EXERCISE REQUIREMENTS => In the entries below, find the line with "Then he let us go." and the line with "### CHAPTER VIII. A TRAGEDY OF CHILDHOOD". Reproduce those two lines and every line between them exactly, and nothing more.

DATA SECTION =>
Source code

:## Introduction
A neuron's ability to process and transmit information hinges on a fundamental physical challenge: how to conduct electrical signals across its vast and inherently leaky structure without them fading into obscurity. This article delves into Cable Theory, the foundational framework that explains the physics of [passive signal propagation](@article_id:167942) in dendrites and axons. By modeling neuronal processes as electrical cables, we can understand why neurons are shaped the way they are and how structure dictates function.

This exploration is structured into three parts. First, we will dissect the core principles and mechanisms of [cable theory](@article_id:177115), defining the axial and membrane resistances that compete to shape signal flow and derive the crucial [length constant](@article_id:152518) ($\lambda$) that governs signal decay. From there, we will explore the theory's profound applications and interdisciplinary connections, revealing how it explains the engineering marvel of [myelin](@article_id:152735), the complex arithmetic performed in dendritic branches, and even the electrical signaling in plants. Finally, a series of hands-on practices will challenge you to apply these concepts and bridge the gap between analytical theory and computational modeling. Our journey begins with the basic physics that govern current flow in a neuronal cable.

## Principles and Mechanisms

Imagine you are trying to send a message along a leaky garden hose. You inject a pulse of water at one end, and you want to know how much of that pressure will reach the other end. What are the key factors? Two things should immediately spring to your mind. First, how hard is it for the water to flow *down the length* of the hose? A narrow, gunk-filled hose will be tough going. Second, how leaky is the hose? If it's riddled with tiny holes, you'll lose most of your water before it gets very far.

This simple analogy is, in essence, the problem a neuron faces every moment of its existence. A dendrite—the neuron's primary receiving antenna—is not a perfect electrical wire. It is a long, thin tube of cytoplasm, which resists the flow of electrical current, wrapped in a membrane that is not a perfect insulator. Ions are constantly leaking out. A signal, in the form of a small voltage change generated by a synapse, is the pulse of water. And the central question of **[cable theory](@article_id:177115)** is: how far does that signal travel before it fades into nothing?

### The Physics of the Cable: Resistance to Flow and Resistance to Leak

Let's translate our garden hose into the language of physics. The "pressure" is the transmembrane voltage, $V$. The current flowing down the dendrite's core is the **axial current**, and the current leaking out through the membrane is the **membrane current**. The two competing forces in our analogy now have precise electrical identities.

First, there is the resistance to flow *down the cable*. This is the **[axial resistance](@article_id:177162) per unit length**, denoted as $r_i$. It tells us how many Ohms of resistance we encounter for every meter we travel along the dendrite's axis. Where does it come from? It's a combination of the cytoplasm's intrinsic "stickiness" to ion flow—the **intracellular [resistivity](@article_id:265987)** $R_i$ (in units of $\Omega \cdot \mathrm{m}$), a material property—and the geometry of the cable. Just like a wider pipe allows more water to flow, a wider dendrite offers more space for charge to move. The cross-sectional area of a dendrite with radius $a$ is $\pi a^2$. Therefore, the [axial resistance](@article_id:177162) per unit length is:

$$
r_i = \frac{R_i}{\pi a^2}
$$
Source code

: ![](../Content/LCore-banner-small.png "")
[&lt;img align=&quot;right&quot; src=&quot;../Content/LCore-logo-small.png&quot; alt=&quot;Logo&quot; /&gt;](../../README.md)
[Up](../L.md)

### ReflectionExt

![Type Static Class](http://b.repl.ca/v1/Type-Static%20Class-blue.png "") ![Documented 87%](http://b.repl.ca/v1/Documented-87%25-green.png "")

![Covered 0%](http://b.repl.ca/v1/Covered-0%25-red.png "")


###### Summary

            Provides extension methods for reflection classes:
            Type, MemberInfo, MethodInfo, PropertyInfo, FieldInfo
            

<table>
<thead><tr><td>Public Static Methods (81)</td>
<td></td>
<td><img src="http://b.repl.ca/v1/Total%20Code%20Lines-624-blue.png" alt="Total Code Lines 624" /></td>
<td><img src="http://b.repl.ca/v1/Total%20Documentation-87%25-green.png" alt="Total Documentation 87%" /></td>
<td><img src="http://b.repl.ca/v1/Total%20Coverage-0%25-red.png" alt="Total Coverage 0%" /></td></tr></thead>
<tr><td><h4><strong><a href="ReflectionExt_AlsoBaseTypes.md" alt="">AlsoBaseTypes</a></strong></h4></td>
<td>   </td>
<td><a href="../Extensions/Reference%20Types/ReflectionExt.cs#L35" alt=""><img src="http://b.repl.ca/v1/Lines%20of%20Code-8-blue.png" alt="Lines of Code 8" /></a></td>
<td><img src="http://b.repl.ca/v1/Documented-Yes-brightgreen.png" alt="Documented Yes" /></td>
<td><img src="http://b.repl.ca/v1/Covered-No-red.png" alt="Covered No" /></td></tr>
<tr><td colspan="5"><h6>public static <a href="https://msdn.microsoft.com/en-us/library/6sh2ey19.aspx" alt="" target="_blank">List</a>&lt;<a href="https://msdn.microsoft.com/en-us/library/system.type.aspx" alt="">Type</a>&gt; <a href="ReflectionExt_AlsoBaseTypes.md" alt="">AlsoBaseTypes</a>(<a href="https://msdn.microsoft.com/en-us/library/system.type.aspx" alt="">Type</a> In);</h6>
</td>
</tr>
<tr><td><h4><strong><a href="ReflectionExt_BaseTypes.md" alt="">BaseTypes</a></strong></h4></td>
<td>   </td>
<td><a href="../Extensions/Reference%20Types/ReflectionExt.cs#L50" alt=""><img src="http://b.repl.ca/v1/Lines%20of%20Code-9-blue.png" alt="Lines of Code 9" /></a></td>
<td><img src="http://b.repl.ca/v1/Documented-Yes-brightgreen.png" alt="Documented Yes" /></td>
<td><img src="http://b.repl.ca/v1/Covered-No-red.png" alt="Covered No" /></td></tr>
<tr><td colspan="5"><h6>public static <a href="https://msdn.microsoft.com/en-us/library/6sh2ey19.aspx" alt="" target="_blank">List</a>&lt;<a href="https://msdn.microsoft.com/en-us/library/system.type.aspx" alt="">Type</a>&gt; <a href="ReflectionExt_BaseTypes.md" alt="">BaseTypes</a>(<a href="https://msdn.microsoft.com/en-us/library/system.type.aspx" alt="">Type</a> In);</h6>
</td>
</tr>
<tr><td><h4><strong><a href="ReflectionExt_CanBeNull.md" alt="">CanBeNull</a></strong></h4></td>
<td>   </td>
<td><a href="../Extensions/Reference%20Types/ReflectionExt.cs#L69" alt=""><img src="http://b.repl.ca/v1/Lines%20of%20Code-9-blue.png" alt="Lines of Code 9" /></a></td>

* * *

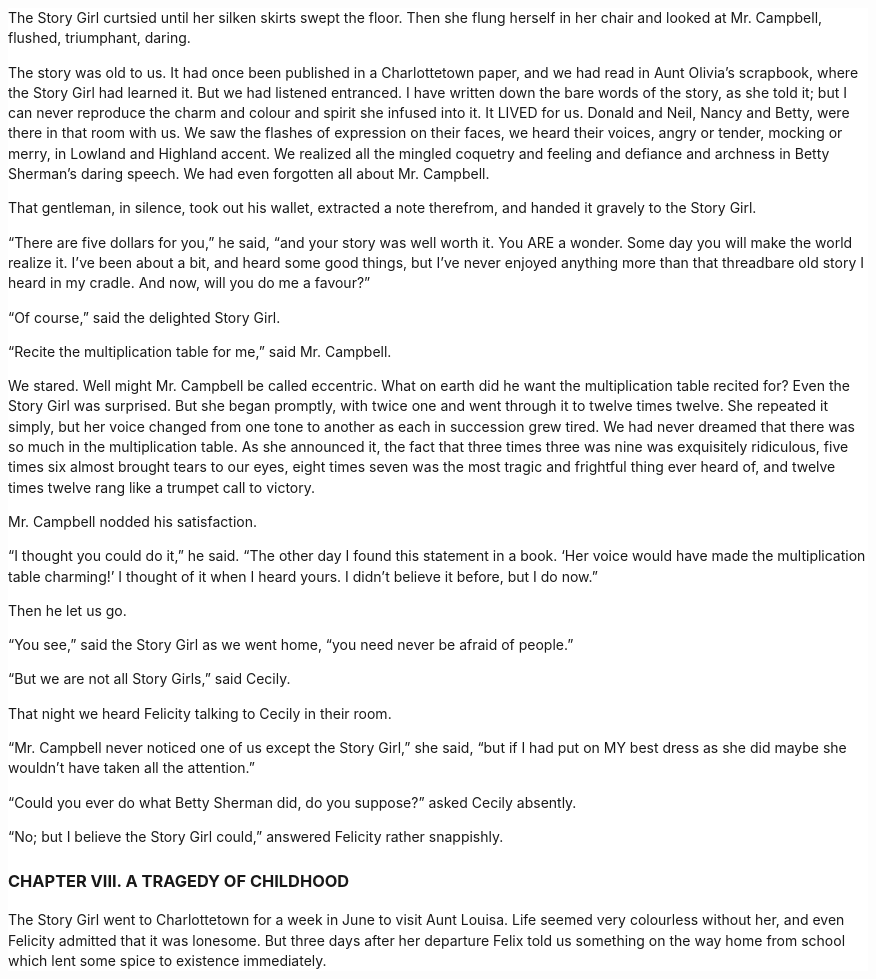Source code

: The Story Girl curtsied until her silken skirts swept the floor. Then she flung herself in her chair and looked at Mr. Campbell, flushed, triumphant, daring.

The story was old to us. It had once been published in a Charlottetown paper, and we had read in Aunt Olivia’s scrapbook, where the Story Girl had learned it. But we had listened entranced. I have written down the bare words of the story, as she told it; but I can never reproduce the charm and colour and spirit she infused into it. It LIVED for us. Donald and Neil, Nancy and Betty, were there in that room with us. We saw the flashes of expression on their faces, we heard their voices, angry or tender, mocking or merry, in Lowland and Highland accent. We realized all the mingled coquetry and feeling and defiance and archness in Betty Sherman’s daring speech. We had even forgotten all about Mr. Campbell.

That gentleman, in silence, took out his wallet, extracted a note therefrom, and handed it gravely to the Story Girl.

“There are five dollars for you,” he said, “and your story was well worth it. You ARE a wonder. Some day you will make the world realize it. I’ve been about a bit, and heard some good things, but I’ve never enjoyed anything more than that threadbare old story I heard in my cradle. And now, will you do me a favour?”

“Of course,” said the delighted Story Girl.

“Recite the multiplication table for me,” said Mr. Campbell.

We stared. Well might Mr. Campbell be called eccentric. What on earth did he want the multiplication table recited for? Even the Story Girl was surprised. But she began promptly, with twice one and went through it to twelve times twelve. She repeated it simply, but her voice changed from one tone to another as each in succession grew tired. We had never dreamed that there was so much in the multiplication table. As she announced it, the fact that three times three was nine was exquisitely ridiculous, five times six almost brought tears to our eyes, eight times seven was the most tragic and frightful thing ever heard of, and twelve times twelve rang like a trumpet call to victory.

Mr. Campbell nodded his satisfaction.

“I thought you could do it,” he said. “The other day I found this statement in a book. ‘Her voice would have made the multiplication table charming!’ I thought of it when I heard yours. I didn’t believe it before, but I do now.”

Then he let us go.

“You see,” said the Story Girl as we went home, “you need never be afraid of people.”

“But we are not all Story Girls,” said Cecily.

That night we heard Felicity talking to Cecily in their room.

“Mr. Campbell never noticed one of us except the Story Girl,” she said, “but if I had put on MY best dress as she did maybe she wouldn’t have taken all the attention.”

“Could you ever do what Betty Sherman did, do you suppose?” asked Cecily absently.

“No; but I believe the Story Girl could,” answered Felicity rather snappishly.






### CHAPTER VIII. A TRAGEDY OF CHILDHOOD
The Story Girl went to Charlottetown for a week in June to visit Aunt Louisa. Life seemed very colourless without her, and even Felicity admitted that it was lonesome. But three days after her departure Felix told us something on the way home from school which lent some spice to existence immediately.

FINAL ANSWER =>
Then he let us go.

“You see,” said the Story Girl as we went home, “you need never be afraid of people.”

“But we are not all Story Girls,” said Cecily.

That night we heard Felicity talking to Cecily in their room.

“Mr. Campbell never noticed one of us except the Story Girl,” she said, “but if I had put on MY best dress as she did maybe she wouldn’t have taken all the attention.”

“Could you ever do what Betty Sherman did, do you suppose?” asked Cecily absently.

“No; but I believe the Story Girl could,” answered Felicity rather snappishly.






### CHAPTER VIII. A TRAGEDY OF CHILDHOOD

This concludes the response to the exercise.